Does anyone have any idea how to convince Quickbooks that by processing the payroll the day after the end of the pay period is on time, and not 5 days late? The system I have does work.... it's just annoying to get scolded by a program every week. I've attached a screenshot from today 5/23/2022, showing the upcoming payroll for next week. It shows the next payroll ends on 5/29, but it shows up above with a check date of 5/27/2022.


Im using Quickbooks Enterprise Solutions 21.0 with full payroll option, but I've had this issue since 2019.

1 reply

BigRedConsulting
May 23, 2022

RE: Now, here is the problem:
I get the warning "Your Payroll is Late. Do you want to pay all by check?" when I click "Continue".
Then I get a second warning when I try to send the direct deposits (my workers have a mix, some with DD, some paid by check), again telling me that my payroll is late.

 

Yes, this is because you need to complete your payroll and send the DD orders two banking days before the payroll date. Otherwise the employees will not get their money by the payroll date, because it takes two days to deliver the money. Creating DD orders that won't arrive in employee accounts by the payroll date that is non-compliant, a form of "holding" payroll - something you don't want to do.

 

A better practice is to pay about week in arrears, a week after the pay period end date. For example, if your pay period ends on Friday, Saturday, or Sunday, make your payroll date the following Friday. Then complete the payroll and send the DD orders by Wednesday  5pm PT - the cutoff point for a Friday payroll.

 

 

May 23, 2022

But that doesn't make sense. You're saying I'm 'holding' payroll, but the way to fix it is to pay them a full week later. That would be 'holding' their pay for even longer.
It sounds like I'm paying them a full 3 days faster than someone who pays "about week in arrears".

BigRedConsulting
May 23, 2022

It does make sense. Most big companies pay a week in arrears, so they have time to prepare the payroll and send the DD orders. They did this even before DD was popular so they'd have time to get the payroll right. In the bad old days they had to calculate each paycheck manually and post it to ledgers manually.
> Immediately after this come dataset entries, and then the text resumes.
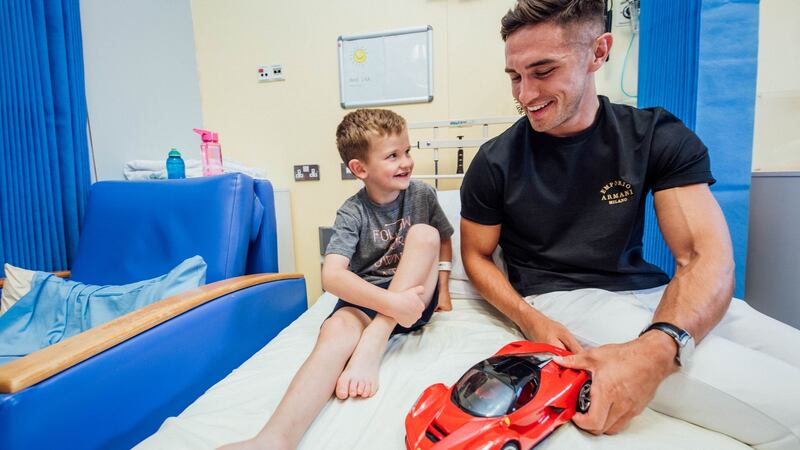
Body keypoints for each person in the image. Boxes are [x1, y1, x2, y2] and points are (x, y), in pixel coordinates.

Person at [460, 1, 800, 448]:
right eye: (514, 76)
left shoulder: (655, 135)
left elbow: (703, 256)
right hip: (562, 298)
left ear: (599, 52)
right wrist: (530, 318)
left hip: (652, 289)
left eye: (543, 71)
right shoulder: (494, 161)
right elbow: (476, 255)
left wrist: (661, 345)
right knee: (786, 402)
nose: (524, 95)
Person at [221, 108, 454, 450]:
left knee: (425, 233)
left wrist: (444, 291)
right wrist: (388, 302)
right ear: (360, 169)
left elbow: (442, 240)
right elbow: (331, 276)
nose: (405, 162)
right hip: (375, 300)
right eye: (392, 156)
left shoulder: (422, 195)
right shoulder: (352, 212)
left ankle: (376, 340)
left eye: (407, 151)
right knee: (334, 333)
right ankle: (275, 438)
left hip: (414, 297)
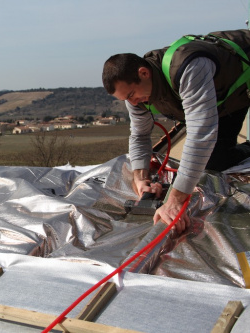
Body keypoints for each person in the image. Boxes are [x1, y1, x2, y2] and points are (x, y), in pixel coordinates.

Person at [102, 29, 250, 233]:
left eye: (132, 95)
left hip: (241, 78)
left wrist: (174, 201)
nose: (132, 103)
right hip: (225, 101)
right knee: (214, 161)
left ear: (143, 73)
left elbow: (200, 134)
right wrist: (140, 177)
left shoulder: (187, 67)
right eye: (125, 99)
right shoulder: (136, 97)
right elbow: (140, 135)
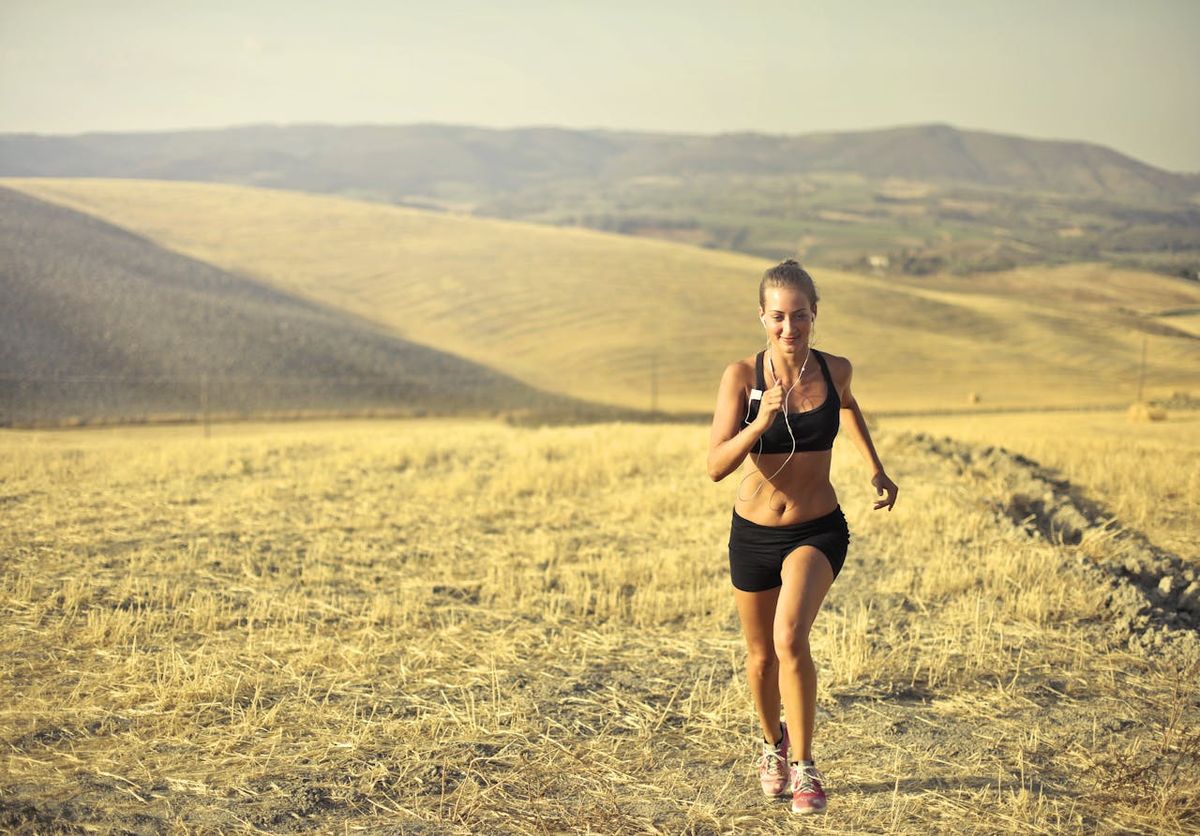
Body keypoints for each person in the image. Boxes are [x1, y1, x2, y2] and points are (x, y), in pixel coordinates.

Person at [706, 259, 898, 815]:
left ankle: (806, 766)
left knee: (791, 638)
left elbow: (850, 407)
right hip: (753, 535)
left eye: (801, 316)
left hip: (817, 528)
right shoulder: (741, 378)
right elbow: (716, 466)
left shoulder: (836, 369)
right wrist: (759, 424)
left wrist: (875, 469)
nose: (790, 328)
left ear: (816, 314)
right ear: (762, 317)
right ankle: (772, 747)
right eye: (778, 317)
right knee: (761, 656)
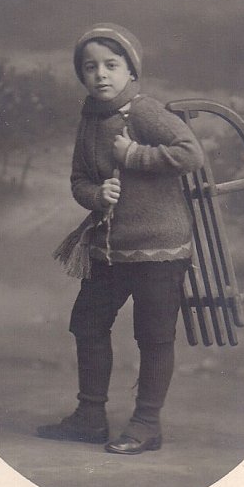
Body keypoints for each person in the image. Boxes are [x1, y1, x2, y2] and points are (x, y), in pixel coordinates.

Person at [37, 23, 204, 454]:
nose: (101, 75)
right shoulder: (90, 118)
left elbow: (190, 153)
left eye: (112, 65)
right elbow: (78, 178)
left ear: (131, 70)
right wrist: (96, 194)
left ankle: (147, 424)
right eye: (90, 67)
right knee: (88, 323)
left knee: (153, 335)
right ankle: (90, 418)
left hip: (158, 247)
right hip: (109, 245)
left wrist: (135, 156)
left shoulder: (143, 111)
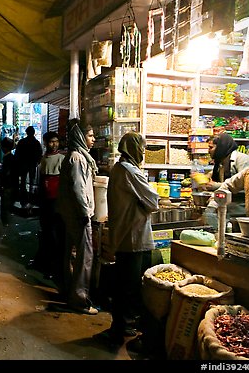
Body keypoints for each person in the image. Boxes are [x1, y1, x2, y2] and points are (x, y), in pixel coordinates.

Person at [101, 131, 160, 346]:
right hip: (133, 238)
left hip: (128, 236)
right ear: (133, 149)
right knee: (128, 288)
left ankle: (122, 326)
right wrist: (146, 203)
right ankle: (118, 331)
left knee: (125, 286)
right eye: (142, 148)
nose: (143, 152)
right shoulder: (128, 170)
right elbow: (153, 201)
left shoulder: (121, 168)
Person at [55, 121, 98, 315]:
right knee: (84, 258)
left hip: (71, 214)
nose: (93, 139)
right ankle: (80, 300)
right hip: (78, 215)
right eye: (90, 136)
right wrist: (85, 213)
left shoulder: (76, 157)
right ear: (81, 137)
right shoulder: (77, 159)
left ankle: (69, 292)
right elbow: (79, 189)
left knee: (71, 255)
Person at [27, 131, 64, 281]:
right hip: (45, 201)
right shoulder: (42, 160)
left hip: (56, 201)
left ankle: (52, 267)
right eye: (51, 142)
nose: (54, 144)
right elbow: (40, 181)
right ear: (45, 143)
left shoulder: (62, 158)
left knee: (53, 235)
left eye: (56, 141)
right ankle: (43, 263)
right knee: (46, 233)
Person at [200, 133, 249, 228]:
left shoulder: (241, 160)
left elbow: (247, 185)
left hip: (242, 210)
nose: (208, 151)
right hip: (229, 209)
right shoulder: (222, 162)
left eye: (211, 147)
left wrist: (215, 186)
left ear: (221, 147)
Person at [14, 125, 43, 208]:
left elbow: (17, 153)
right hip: (32, 164)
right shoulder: (36, 142)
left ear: (26, 132)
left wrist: (18, 162)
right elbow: (39, 154)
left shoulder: (22, 142)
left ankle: (23, 194)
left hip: (23, 163)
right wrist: (37, 161)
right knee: (31, 179)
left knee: (23, 179)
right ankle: (30, 194)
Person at [0, 137, 18, 226]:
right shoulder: (11, 157)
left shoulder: (8, 158)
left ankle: (5, 221)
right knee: (8, 202)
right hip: (11, 184)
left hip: (8, 184)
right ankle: (6, 220)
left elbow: (7, 173)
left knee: (5, 203)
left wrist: (2, 183)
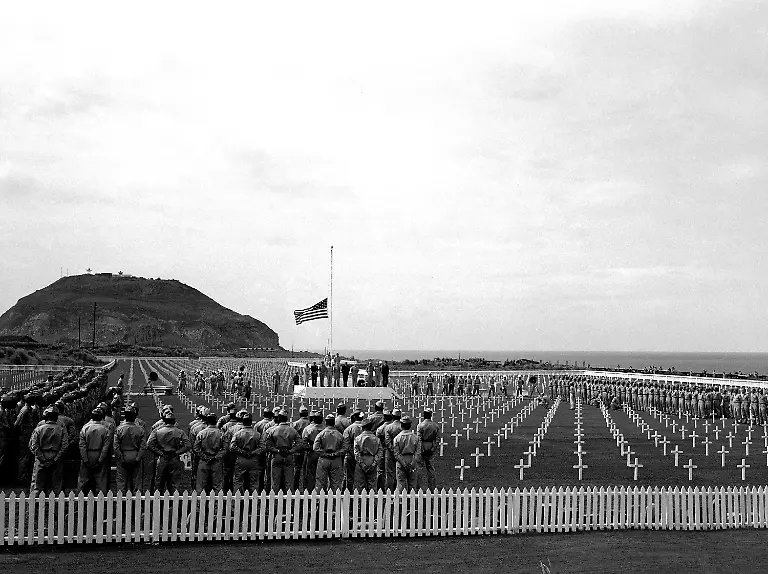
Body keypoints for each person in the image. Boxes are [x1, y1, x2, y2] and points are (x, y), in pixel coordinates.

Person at [147, 411, 191, 493]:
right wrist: (178, 452)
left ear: (165, 421)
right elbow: (188, 445)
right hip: (174, 457)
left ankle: (158, 502)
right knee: (175, 482)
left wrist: (159, 452)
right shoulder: (179, 432)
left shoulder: (158, 431)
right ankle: (174, 503)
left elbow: (149, 444)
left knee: (159, 482)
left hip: (163, 457)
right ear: (174, 421)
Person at [29, 406, 69, 493]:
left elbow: (34, 446)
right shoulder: (61, 429)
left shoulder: (38, 429)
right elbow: (65, 445)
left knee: (37, 484)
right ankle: (58, 504)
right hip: (56, 455)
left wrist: (42, 458)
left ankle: (34, 503)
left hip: (41, 456)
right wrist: (55, 458)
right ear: (57, 417)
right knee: (57, 484)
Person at [264, 409, 302, 492]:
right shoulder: (292, 430)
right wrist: (291, 451)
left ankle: (274, 502)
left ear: (279, 418)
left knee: (275, 482)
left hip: (276, 456)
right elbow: (300, 444)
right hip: (288, 455)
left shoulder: (272, 430)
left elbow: (267, 445)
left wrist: (277, 450)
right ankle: (288, 503)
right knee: (289, 482)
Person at [78, 408, 112, 493]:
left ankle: (79, 502)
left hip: (87, 453)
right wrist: (100, 460)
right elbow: (105, 447)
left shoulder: (85, 428)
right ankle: (101, 502)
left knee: (83, 480)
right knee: (101, 480)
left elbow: (82, 446)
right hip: (99, 453)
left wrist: (85, 459)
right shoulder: (105, 429)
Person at [113, 405, 146, 493]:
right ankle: (137, 504)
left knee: (121, 481)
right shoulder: (140, 429)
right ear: (135, 416)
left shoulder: (119, 429)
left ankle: (121, 503)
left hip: (123, 454)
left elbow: (116, 446)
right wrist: (138, 458)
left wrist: (120, 457)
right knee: (136, 482)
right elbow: (143, 446)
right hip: (135, 454)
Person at [230, 413, 262, 492]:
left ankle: (238, 502)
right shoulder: (257, 434)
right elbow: (262, 447)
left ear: (243, 422)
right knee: (254, 482)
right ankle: (253, 502)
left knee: (238, 482)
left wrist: (242, 452)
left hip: (241, 459)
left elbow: (232, 447)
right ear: (251, 422)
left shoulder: (237, 434)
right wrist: (253, 452)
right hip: (253, 460)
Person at [312, 413, 344, 492]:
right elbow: (344, 448)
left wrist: (324, 454)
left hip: (324, 460)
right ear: (334, 423)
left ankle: (319, 503)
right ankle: (335, 503)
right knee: (336, 484)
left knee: (320, 483)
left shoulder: (321, 434)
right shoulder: (339, 435)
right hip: (336, 460)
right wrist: (335, 454)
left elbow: (315, 448)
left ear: (325, 422)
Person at [194, 412, 225, 493]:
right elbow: (225, 449)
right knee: (217, 485)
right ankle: (218, 504)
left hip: (204, 461)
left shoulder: (201, 433)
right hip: (216, 461)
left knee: (201, 485)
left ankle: (200, 504)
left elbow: (196, 448)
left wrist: (204, 456)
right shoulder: (221, 433)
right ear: (216, 421)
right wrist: (216, 457)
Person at [15, 393, 41, 484]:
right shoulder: (25, 410)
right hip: (25, 435)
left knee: (28, 456)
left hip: (28, 434)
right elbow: (17, 423)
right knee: (24, 456)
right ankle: (21, 477)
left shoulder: (29, 409)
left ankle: (25, 475)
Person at [354, 417, 381, 492]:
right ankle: (373, 503)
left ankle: (360, 503)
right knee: (372, 486)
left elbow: (356, 453)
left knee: (360, 486)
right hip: (372, 460)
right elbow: (380, 452)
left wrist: (362, 464)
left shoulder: (358, 439)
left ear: (363, 428)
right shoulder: (377, 439)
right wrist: (374, 463)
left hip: (361, 460)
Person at [393, 415, 420, 492]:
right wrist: (412, 462)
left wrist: (404, 464)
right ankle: (412, 502)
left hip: (401, 461)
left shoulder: (397, 438)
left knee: (401, 484)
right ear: (410, 426)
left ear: (401, 426)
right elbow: (418, 452)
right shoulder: (415, 437)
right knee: (412, 483)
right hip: (412, 459)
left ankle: (401, 502)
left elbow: (396, 453)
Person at [417, 408, 440, 490]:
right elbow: (437, 439)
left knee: (419, 468)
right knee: (431, 469)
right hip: (431, 446)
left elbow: (419, 439)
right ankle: (432, 488)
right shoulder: (435, 426)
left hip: (422, 447)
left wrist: (421, 449)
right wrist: (433, 448)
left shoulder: (420, 425)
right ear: (431, 415)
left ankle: (419, 487)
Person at [301, 411, 324, 492]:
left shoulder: (308, 429)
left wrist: (310, 447)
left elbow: (304, 444)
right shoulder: (325, 429)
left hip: (311, 454)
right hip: (323, 454)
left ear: (313, 419)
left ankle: (309, 493)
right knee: (322, 476)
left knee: (310, 475)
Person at [342, 411, 364, 490]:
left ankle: (348, 497)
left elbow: (346, 445)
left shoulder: (349, 429)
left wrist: (354, 455)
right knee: (362, 479)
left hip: (350, 457)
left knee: (348, 477)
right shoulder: (366, 428)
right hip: (363, 457)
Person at [291, 406, 311, 491]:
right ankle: (305, 488)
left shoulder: (295, 424)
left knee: (297, 469)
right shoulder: (310, 424)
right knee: (306, 470)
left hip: (298, 450)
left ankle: (295, 488)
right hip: (307, 449)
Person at [383, 409, 403, 491]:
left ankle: (389, 492)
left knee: (390, 474)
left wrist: (393, 451)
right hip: (401, 453)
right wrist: (398, 452)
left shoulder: (388, 427)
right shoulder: (402, 427)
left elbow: (387, 442)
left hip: (390, 453)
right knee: (400, 474)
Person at [375, 410, 392, 491]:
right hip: (390, 451)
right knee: (391, 472)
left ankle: (380, 489)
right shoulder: (394, 427)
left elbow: (377, 442)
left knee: (380, 471)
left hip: (381, 451)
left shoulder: (380, 429)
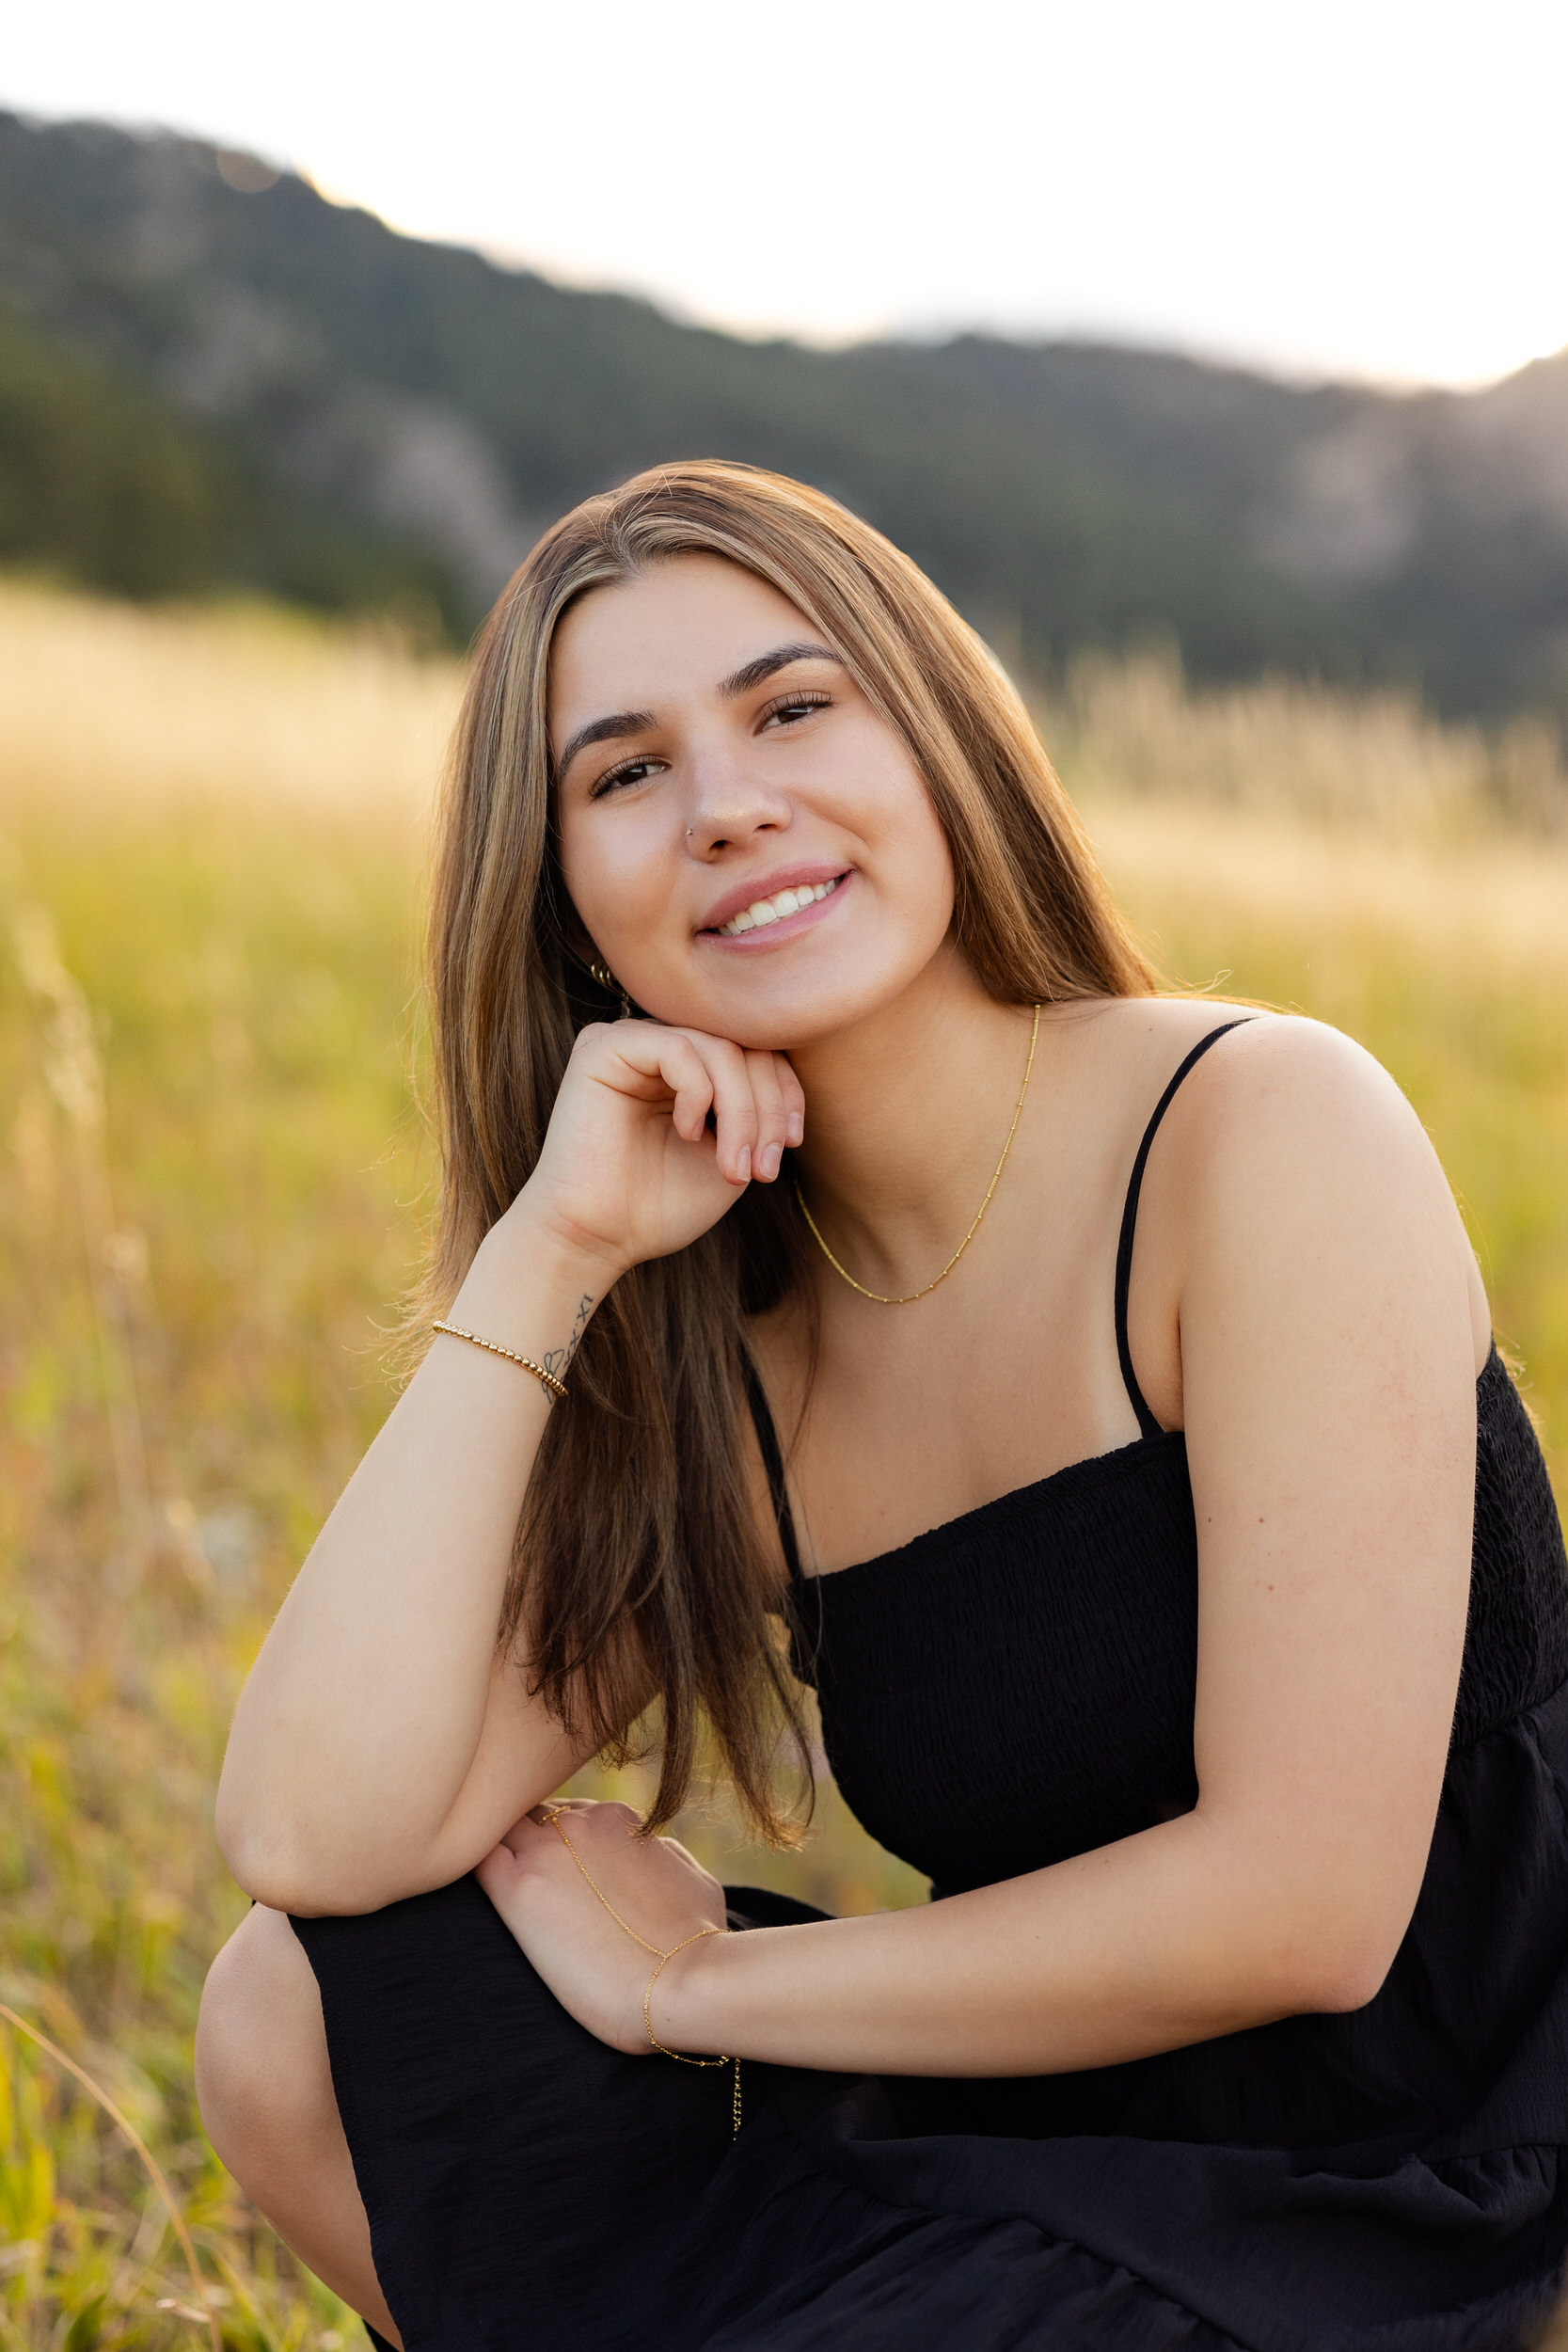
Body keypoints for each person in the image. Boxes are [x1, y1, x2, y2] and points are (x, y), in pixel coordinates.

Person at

Even for a larger small company, this could take days.

 

As an employer, you must communicate the pay period and payroll schedule to your employees. Usually this is part of the employee handbook. For your case, it'd be something like "The work week and the weekly pay period is from Monday - Sunday. Payroll is paid on the following Friday."  You could actually make it Wednesday, if you can reliably get the payroll done and sent on Monday before 5pm. But you have to get it done. Depending on how complicated your payroll is, that may be rather aggressive.

 

Once the pay period and related pay dates are communicated then you're expected to make payroll, at all cost, on each payroll date. The rule is the employees have to have their money on the payroll date, whether that be a paper check or a direct deposit arriving in their bank account.

 

There's nothing wrong with paying in arrears, at least up to a full week. Every employer I've worked for since college paid me on the Friday after the pay period ended.

 

What isn't compliant with the DOL is paying the employees late ("holding payroll") for any reason, compared to the payroll date communicated ahead of time. Allowances are made for unexpected issues, such as computer or power failures or bank screw-ups, but your internal processes should be set up so that you can regularly make payroll.  "I was sick or tired or too busy" aren't reasons to miss payroll.  "I don't have the money for a couple of days" is possibly the worst reason you could ever give your employees to be late.

 

Interestingly, you also aren't compliant if you give your employees their live paper paycheck early, before the payroll date, a check that is dated in the future, and you ask them to sit on it until payday.  I'm not sure what employer abuse that's designed to solve for, but it is a rule.

 

If you're open 7 days a week, you can technically set your payroll date on any day of the week you want. As long as its regular so the employees understand when they'll be paid and you're there to hand out paychecks. However, when DD is involved, then the payroll date has to be a banking day, so then weekends are out.